Want to know how all this could happen? Pretty simple you'll see. The lab I was working hat was doing some research in psychic abilities. So they had some residents that were not what you can call normal. Like some fire starter and even a werecat that was in conflict with the werewolf. Find it funny? Let me warn you it's not.

This story starts by a bright and really warm day, I was cutting bushes when happened ma fourteenth near-death experience.

"WATCH OUT" was all my brain had the time to register before the bush in front of me burst into flame. I tried to retreat but in my hurry tripped on my own feet and ended having a better view of the grass that I would have hopped for. As quickly as the fire had started, it stopped, leaving my poor bush in a very bad state. I doubted it would ever become green again. If I were the kind to explode with anger, then I would have done so. But as I was the very boring, emotionless and almost invisible not-much-more-than-a-ghost kind, I stayed calm and just popped myself on my feet again before moving to the next bush, thinking that I would have to find a new one to replace the other. I spared some other thoughts to my aching leg and forgot the incident right away. And before you ask, no. It never occurred to me that I should find a new job or go to see a shrink. But it did once look appealing to my boss to send me the first time I was almost roasted and didn't even bothered to tell him. I think this was the only time I said "no" to someone. But something tell me that if I had explained that it was because I had no time since I had to repair the things that had burnt with me, he would have sent me no matter what.

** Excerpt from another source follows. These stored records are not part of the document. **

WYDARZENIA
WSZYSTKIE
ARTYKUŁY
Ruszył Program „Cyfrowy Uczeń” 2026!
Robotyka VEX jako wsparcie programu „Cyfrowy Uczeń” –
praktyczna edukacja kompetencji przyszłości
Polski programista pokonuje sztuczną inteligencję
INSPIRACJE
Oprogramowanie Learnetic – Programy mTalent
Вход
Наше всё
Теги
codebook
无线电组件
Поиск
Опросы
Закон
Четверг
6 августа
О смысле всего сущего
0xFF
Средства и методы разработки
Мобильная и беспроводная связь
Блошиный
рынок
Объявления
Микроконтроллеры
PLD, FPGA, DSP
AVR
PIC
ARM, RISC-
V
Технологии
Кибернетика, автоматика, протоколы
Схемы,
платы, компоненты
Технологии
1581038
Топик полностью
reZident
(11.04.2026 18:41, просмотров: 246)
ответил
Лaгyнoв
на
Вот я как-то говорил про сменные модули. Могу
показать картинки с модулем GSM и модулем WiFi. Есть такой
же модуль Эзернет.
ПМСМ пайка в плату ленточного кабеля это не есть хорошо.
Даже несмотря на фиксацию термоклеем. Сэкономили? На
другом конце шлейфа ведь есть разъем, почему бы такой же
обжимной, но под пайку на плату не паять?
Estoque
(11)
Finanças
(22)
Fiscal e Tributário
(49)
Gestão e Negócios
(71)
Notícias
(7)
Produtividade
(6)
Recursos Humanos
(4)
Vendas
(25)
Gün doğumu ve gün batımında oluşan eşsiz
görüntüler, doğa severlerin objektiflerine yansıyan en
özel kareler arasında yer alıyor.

But that day, my boss wasn't concerned with what could happen to me any more. As were the residents of the centre. So it frightened me a lot more to hear someone ask suddenly "what happened here?" behind me than it had to see a fireball burning my nearly finished work. I turned round to face the intruder and saw that it was a young man. He was tall like me but thinner than I was. His clothes looked old-fashioned and used. Faded jeans with holes on the knees and a sweat that had been green in another life. Even his hair and eyes seemed to have lost their colour. He had ashes-blond hair and very pale grey-green eyes. His skin was pale as well, as if he had been ill for a long time and the dark circles under his eyes seemed to prove this theory.

I had scrutinized him probably longer than I should have, because he asked what had happened a second time. Only at that moment did I remember that it's rude to stare at people. So in my embarrassment I did something I usually don't. I answered and was even polite.

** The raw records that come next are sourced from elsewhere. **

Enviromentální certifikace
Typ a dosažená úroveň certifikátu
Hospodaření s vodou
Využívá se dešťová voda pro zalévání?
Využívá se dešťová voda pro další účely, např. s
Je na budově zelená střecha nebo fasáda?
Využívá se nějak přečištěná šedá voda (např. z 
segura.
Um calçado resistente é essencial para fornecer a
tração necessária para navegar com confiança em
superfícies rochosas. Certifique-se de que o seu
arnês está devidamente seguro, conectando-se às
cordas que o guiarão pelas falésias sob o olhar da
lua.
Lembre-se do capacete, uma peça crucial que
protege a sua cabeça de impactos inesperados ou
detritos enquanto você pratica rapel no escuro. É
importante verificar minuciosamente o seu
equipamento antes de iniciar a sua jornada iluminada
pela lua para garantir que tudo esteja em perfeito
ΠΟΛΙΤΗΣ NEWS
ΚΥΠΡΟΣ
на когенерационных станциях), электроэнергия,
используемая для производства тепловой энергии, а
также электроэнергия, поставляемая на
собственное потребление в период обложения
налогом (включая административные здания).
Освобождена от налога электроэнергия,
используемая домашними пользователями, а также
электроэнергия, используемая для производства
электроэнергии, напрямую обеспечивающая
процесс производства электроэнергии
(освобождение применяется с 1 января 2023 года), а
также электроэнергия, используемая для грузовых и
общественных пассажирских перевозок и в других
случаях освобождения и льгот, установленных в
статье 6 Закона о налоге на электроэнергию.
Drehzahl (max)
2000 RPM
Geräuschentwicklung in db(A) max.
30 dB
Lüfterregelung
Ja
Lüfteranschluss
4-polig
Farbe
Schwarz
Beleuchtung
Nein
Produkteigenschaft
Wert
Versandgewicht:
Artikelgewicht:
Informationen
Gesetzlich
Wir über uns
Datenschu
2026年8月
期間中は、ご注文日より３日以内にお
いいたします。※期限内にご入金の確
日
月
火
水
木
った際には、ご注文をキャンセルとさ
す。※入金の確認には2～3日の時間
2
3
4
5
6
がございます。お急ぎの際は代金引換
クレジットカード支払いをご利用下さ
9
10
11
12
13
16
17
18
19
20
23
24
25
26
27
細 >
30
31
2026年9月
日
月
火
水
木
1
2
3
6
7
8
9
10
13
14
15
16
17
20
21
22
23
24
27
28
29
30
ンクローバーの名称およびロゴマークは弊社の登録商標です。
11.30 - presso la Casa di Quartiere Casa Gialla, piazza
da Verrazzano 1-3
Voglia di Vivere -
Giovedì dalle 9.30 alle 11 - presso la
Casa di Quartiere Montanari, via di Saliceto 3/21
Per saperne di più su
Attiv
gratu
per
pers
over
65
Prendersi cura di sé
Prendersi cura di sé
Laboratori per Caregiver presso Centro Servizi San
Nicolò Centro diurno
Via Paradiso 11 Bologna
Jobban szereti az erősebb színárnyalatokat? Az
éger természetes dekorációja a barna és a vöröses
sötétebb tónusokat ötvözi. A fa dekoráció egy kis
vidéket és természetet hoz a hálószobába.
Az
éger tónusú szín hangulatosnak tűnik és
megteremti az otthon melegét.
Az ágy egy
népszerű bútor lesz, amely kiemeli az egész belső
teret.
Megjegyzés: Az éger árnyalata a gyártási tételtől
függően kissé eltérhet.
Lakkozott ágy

"Just some kid doing bad jokes, may I help you?" When I say polite, it was, in fact, the best I could do since I hadn't talked to anybody in five years, except for the nurse of the centre or my boss when he had some extra work for me to do. But, there, all I had to answer was "yes Sir" or "It'll be done" and if I were in a good mood I could even add, "Have a nice day". So I was quite proud of myself with this tiny bit of a sentence. Pathetic isn't it?

And there came the third biggest surprise of the day. He answered "yes". Well actually he said, "Yes, please". But that's not the point.

"I'm looking for the…" takes a paper from his pocket and read it carefully "Centre of paranormal research. I was told it's around here."

"Too young to be a scientist… He must be a new resident, how great! A new member of the let's-kill-the-gardener-by-accident team. How lucky of me." I thought before I mechanically answered, "It's here". The boy looked way more pleased than I was.

"Then could you tell me where I can find Spencer Newton?"

I was trapped, so I just said "Sure" and started to lead the way to the boss's office.